**TEXT SEGMENT**.
Mendelssohn’s death was looked upon, throughout Germany, as a public calamity. The funeral ceremonies at Leipzig were of a most imposing character, and all the way from Leipzig to Berlin, where the corpse was taken, to be buried in the family vault, the most touching honors greeted it. Nearly all the crowned heads of Europe wrote letters of condolence to his widow.

Mendelssohn as a musician is profoundly original. In his oratorios “Paul” and “Elijah” he has swerved from the conventional religious style; eschewing all fugues, his oratorios are full of power, and contain great dramatic effects—at once grand and solemn. His other music is remarkable for the sweetness of its melodies—its earnest simplicity. His instrumentality is scientific without being pedantic or heavy, and utterly devoid of antiquated formalism; though pathetic often, there is always a vigor and life in all his inspirations; the low mournful wail that runs through all Chopin’s works, arising from a morbid condition of health and heart, is never felt in Mendelssohn. There is none of the bitterness, the long suffering that artists’ lives entail and that artists infuse into their works, for Mendelssohn was a happy man from first to last.

**DATA SHOWN**.
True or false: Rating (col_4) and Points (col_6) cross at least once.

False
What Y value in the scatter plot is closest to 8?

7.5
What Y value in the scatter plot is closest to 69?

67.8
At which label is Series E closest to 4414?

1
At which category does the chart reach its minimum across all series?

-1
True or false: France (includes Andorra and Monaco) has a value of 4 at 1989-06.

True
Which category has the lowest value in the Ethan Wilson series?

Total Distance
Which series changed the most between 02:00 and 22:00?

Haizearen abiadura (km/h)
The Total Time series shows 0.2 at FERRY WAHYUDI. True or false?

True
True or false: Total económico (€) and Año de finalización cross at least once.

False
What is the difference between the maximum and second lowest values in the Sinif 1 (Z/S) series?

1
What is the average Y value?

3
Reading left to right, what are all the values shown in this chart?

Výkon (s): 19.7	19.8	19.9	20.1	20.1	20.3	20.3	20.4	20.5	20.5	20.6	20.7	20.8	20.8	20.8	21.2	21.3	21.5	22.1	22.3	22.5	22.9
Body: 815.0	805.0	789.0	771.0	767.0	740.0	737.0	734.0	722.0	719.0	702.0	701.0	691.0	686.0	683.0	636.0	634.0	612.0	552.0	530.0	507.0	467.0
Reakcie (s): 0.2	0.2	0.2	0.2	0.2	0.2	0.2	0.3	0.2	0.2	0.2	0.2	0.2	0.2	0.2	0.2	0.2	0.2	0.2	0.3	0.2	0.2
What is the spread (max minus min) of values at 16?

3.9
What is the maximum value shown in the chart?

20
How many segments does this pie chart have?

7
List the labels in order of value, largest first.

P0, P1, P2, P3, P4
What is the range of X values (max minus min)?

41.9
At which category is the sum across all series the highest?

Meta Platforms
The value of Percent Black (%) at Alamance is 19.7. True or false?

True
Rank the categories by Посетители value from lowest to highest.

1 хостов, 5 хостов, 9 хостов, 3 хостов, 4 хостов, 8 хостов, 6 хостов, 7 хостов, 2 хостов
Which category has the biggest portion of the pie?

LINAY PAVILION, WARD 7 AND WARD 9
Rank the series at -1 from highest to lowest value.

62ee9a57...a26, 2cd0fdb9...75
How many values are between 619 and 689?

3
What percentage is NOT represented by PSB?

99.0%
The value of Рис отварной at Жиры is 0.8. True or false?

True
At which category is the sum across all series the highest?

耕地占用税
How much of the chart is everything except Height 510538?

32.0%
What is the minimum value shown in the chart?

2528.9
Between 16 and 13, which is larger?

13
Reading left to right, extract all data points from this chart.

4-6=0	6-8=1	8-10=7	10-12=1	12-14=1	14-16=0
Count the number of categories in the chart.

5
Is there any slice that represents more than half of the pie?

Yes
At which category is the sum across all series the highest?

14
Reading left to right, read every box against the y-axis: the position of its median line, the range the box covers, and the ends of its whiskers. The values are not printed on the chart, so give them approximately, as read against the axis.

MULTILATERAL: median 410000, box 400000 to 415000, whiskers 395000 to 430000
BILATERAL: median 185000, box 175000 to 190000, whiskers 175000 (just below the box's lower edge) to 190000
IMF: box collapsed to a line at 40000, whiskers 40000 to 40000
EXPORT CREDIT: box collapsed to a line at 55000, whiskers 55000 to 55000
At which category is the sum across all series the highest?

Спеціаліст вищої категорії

**EXERCISE SET**.
[A] Return the portion of the passage on Mendelssohn starting with "Mendelssohn as a" and going on through "first to last.", copied word for word.
[B] According to the passage on Mendelssohn, where was his body taken for burial?

**ANSWERS TO THIS EXERCISE**.
[A]
Mendelssohn as a musician is profoundly original. In his oratorios “Paul” and “Elijah” he has swerved from the conventional religious style; eschewing all fugues, his oratorios are full of power, and contain great dramatic effects—at once grand and solemn. His other music is remarkable for the sweetness of its melodies—its earnest simplicity. His instrumentality is scientific without being pedantic or heavy, and utterly devoid of antiquated formalism; though pathetic often, there is always a vigor and life in all his inspirations; the low mournful wail that runs through all Chopin’s works, arising from a morbid condition of health and heart, is never felt in Mendelssohn. There is none of the bitterness, the long suffering that artists’ lives entail and that artists infuse into their works, for Mendelssohn was a happy man from first to last.

[B] To Berlin, to be buried in the family vault.